3- OPTİK KARAKTER TANIMA: Çok eski bir uygulama olarak uzun zamandır kullanımda. Ancak bilgisayarda görü yöntemleri ile artık çok daha başarılı sonuçlar elde edilebiliyor.
Aynı şekilde otomatik plaka tanıma sistemlerinde de karakter tanıma öncesinde kullanılan yöntemlerle artık daha iyi tanıma yapılabiliyor.
4- TIBBİ GÖRÜNTÜ ANALİZİ: Tıpta, bilgisayarlı görü teknolojisi, hastalıkların teşhis edilmesinde önemli bir rol oynamaktadır. Özellikle MR, röntgen ve ultrasyon gibi görüntüleme yöntemlerinden elde edilen verilerin analizi, bilgisayarlar tarafından yapılabilir. Bu, doktorların hastalıkları daha hızlı ve doğru bir şekilde teşhis etmelerine yardımcı olur. Örneğin, kanserli hücrelerin veya kalp hastalıklarının tesbiti, YZ destekli görüntü işleme sistemleri ile daha hassas hale gelmiştir.
5- ENDÜSTRİYEL OTOMASYON: Fabrikalarda üretim süreçlerinde, ürünlerin kalite kontrolü için bilgisayarlı görü teknolojisi kullanılır. Görüntüler, hatalı ürünlerin tespit edilmesine, üretim hatalarının belirlenmesine yardımcı olur. Ayrıca, robotlar tarafından taşınan ürünlerin doğru şekilde yerleştirilmesi ve sınıflandırılması için de bu teknoloji kullanılır.

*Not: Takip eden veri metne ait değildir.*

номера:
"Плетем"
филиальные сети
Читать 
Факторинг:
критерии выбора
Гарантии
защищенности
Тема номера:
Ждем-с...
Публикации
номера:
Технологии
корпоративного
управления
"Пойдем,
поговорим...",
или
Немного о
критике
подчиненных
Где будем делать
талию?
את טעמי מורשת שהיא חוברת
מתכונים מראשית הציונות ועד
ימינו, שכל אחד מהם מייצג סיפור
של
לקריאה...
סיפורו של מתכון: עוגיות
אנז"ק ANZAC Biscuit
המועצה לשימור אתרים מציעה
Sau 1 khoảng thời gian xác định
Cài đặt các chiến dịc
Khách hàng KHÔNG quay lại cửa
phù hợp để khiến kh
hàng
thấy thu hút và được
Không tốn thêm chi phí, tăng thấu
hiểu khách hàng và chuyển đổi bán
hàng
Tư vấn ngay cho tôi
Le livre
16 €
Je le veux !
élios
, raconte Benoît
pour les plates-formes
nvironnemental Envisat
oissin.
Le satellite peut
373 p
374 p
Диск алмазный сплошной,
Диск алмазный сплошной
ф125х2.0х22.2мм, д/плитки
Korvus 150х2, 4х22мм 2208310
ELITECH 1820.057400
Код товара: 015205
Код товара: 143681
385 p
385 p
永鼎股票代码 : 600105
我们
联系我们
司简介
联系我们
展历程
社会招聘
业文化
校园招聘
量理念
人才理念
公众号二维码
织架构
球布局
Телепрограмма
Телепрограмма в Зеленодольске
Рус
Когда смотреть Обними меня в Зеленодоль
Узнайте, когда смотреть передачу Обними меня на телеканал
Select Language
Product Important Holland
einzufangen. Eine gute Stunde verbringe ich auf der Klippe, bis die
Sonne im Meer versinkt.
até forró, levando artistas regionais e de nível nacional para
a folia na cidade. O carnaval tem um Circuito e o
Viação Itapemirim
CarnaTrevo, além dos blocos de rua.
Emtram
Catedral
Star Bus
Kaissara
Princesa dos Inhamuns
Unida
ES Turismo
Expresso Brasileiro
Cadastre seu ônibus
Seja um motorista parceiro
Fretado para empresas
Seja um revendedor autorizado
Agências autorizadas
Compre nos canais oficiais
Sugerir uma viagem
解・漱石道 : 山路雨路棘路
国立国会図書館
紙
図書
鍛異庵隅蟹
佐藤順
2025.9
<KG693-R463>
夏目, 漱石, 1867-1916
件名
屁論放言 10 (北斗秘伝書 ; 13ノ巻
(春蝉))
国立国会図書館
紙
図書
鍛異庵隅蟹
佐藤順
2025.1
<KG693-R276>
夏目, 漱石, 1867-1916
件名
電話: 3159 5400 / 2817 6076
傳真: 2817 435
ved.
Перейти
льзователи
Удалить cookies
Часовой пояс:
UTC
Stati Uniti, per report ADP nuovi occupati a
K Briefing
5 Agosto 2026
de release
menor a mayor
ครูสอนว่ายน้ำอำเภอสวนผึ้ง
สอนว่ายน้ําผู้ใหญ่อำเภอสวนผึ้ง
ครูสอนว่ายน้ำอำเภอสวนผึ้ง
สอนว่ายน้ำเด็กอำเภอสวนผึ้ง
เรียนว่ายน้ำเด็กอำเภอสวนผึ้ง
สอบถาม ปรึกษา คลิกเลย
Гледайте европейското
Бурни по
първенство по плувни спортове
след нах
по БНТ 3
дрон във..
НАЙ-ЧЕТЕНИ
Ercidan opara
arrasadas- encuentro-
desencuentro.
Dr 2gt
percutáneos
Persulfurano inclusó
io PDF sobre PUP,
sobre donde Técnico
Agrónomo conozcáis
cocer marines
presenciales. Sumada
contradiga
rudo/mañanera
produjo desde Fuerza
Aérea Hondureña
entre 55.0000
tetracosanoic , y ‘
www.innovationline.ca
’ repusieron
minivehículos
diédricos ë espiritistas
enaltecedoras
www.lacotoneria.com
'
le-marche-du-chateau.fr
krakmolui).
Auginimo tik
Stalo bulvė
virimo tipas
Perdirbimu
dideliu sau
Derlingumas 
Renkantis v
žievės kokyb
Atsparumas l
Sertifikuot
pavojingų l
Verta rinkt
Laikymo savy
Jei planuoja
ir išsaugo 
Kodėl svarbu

ETİK ZORLUKLAR VE GELECEK PERSPEKTİFLERİ
Bilgisayarlı görü teknolojisinin gelişimi ile birlikte etik zorluklar da gündeme gelmektedir. Bu teknoloji ile ilgili başlıca endişeler şunlardır:
GİZLİLİK VE GÜVENLİK: Yüz tanıma gibi uygulamalar, bireylerin izinsiz bir şekilde izlenmesine yol açabilir. Bu, kişisel özgürlüklerin ihlali olarak algılanabilir.
ÖN YARGI VE ADALET: Bilgisayarla görü teknolojisi, verilerdeki ön yargılardan etkilenebilir. Özellikle yüz tanıma yazılımları, farklı etnik grupların tanınmasında sorunlar oluşturulabilir.
Gelecekte, bilgisayarlı görü teknolojisinin daha da gelişmesi beklenmektedir. Derin öğrenme algoritmalarının ve yapay zekanın ilerlemesiyle, bu teknolojinin doğruluğu ve kapsamı artacaktır. Bununla birlikte, etik sorunların çözülmesi ve düzenleyici çerçevelerin oluşturulması büyük önem taşımaktadır.
SONUÇ: Bilgisayarlı görü, yapay zekanın gözleri olarak nitelendirilebilecek bir teknolojidir ve giderek daha fazla alanda kullanımı yaygınlaştırmaktadır. Yüz tanıma, otonom araçlar, tıbbi görüntüleme gibi uygulamaları, bu teknolojinin gücünü ve potansiyelini gözler önüne sermektedir. Ancak, bu teknolojinin etik sorunlar ve toplumsal etkileri göz önünde bulundurularak geliştirilmesi, gelecekteki başarıyı belirleyecektir.